_TAREFAS_:
(a) Por favor, cite o trecho do texto de "Na atualidade, o" até "dessa nova ordem.".
(b) Segundo o trecho do texto, quem foi o relator da ADPF 45-9 no Supremo Tribunal Federal?

_TRECHO DO TEXTO_:
▬▬▬▬▬▬▬▬▬▬

Resumo: Esse breve ensaio debaterá a possibilidade de controle das políticas públicas pelo poder judiciário em cotejo com o princípio da separação dos poderes. Analisará, ainda, a posição da jurisprudência pátria, em especial a do Supremo Tribunal Federal no julgamento da ADPF 45-9 de relatoria do Ministro Celso de Mello, que impõe limitações a tal controle, tal como a reserva do possível e a necessidade de se aplicar o princípio da proporcionalidade.

Palavras-chave: Políticas públicas. Controle. Judiciário.


I – INTRODUÇÃO

Na atualidade, o direito administrativo vem sofrendo intensas críticas vindas de variadas frentes, seja daquelas que o consideram, nos moldes em que está delineado, como entrave a uma atuação estatal mais célere e livre de amarras, necessária no atual mundo globalizado, seja de outras que veem a necessidade de reposicioná-lo em face do Estado Democrático de Direito consolidado pela Constituição da República de 1988, ao argumento de que não respeita princípios fundamentais dessa nova ordem.

▬▬▬▬▬▬▬▬▬▬

_INFORMAÇÕES FORNECIDAS_:
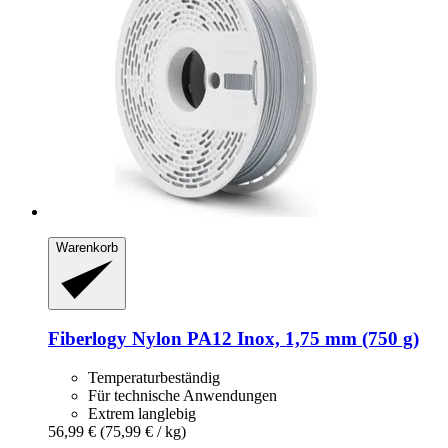
Warenkorb
Fiberlogy
Nylon PA12 Inox, 1,75 mm (750 g)
Temperaturbeständig
Für technische Anwendungen
Extrem langlebig
56,99 €
(75,99 € / kg)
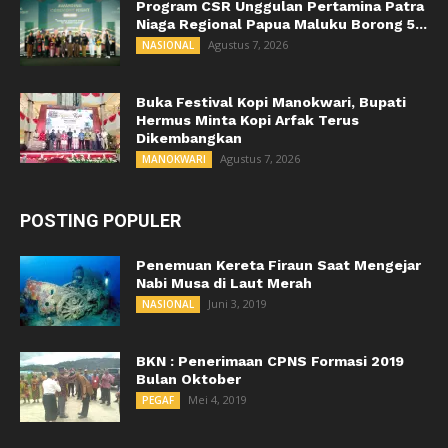
Program CSR Unggulan Pertamina Patra
Niaga Regional Papua Maluku Borong 5...
Agustus 7, 2026
NASIONAL
Buka Festival Kopi Manokwari, Bupati
Hermus Minta Kopi Arfak Terus
Dikembangkan
Agustus 7, 2026
MANOKWARI
POSTING POPULER
Penemuan Kereta Firaun Saat Mengejar
Nabi Musa di Laut Merah
Juni 3, 2019
NASIONAL
BKN : Penerimaan CPNS Formasi 2019
Bulan Oktober
Mei 4, 2019
PEGAF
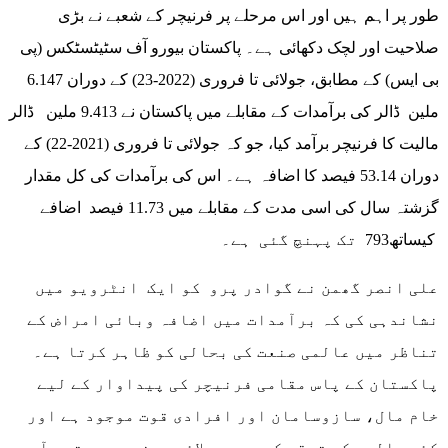
طور پر اہم ہیں اور اس مرحلے پر فرنیچر کے شعبے نے بڑی
صلاحیت اور لچک دکھائی ہے۔ پاکستان بیورو آف سٹیٹسٹکس (پی
بی ایس) کے مطابق، جولائی تا فروری (2022-23) کے دوران 6.147
ملین ڈالر کی برآمدات کے مقابلے میں پاکستان نے 9.413 ملین ڈالر
مالیت کا فرنیچر برآمد کیا، جو کہ جولائی تا فروری (2021-22) کے
دوران 53.14 فیصد کا اضافہ ہے۔ اس کی برآمدات کی کل مقدار
گزشتہ سال کی اسی مدت کے مقابلے میں 11.73 فیصد اضافے
کیساتھ793 تک پہنچ گئی ہے۔
علی انصر گھمن نے گوادر پرو کو ایک انٹرویو میں
نشاندہی کی کہ برآمدات میں اضافہ وبائی امراض کے
تناظر میں عالمی صنعت کی بحالی کو ظاہر کرتا ہے۔
پاکستان کے پاس مقامی فرنیچر کی پیداوار کے لیے
خام مال، سازوسامان اور افرادی قوت موجود ہے اور
کئی سالوں کی ترقی کے بعد سپلائی چین میں بہتری آ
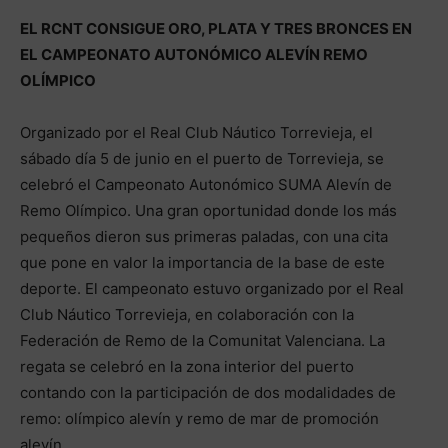
EL RCNT CONSIGUE ORO, PLATA Y TRES BRONCES EN
EL CAMPEONATO AUTONÓMICO ALEVÍN REMO
OLÍMPICO
Organizado por el Real Club Náutico Torrevieja, el
sábado día 5 de junio en el puerto de Torrevieja, se
celebró el Campeonato Autonómico SUMA Alevín de
Remo Olímpico. Una gran oportunidad donde los más
pequeños dieron sus primeras paladas, con una cita
que pone en valor la importancia de la base de este
deporte. El campeonato estuvo organizado por el Real
Club Náutico Torrevieja, en colaboración con la
Federación de Remo de la Comunitat Valenciana. La
regata se celebró en la zona interior del puerto
contando con la participación de dos modalidades de
remo: olímpico alevín y remo de mar de promoción
alevín.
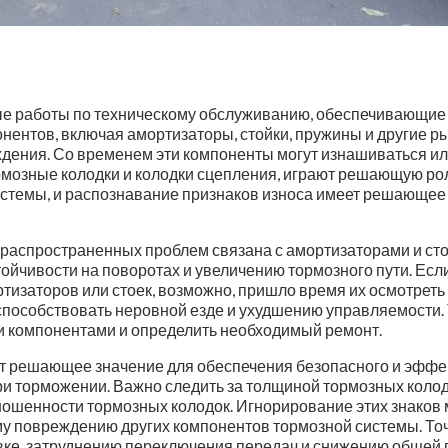
ые работы по техническому обслуживанию, обеспечивающие
нентов, включая амортизаторы, стойки, пружины и другие ры
ждения. Со временем эти компоненты могут изнашиваться ил
тормозные колодки и колодки сцепления, играют решающую р
системы, и распознавание признаков износа имеет решающе
е распространенных проблем связана с амортизаторами и с
тойчивости на поворотах и ​​увеличению тормозного пути. Е
изаторов или стоек, возможно, пришло время их осмотреть и
 способствовать неровной езде и ухудшению управляемост
и компонентами и определить необходимый ремонт.
т решающее значение для обеспечения безопасного и эффе
ри торможении. Важно следить за толщиной тормозных колод
зношенности тормозных колодок. Игнорирование этих знако
у повреждению других компонентов тормозной системы. Точн
вке, затруднению переключения передач и снижению общей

▬▬▬▬▬▬▬▬▬▬

_RESPOSTAS DO EXERCÍCIO_:
(a)
Na atualidade, o direito administrativo vem sofrendo intensas críticas vindas de variadas frentes, seja daquelas que o consideram, nos moldes em que está delineado, como entrave a uma atuação estatal mais célere e livre de amarras, necessária no atual mundo globalizado, seja de outras que veem a necessidade de reposicioná-lo em face do Estado Democrático de Direito consolidado pela Constituição da República de 1988, ao argumento de que não respeita princípios fundamentais dessa nova ordem.

(b) O Ministro Celso de Mello.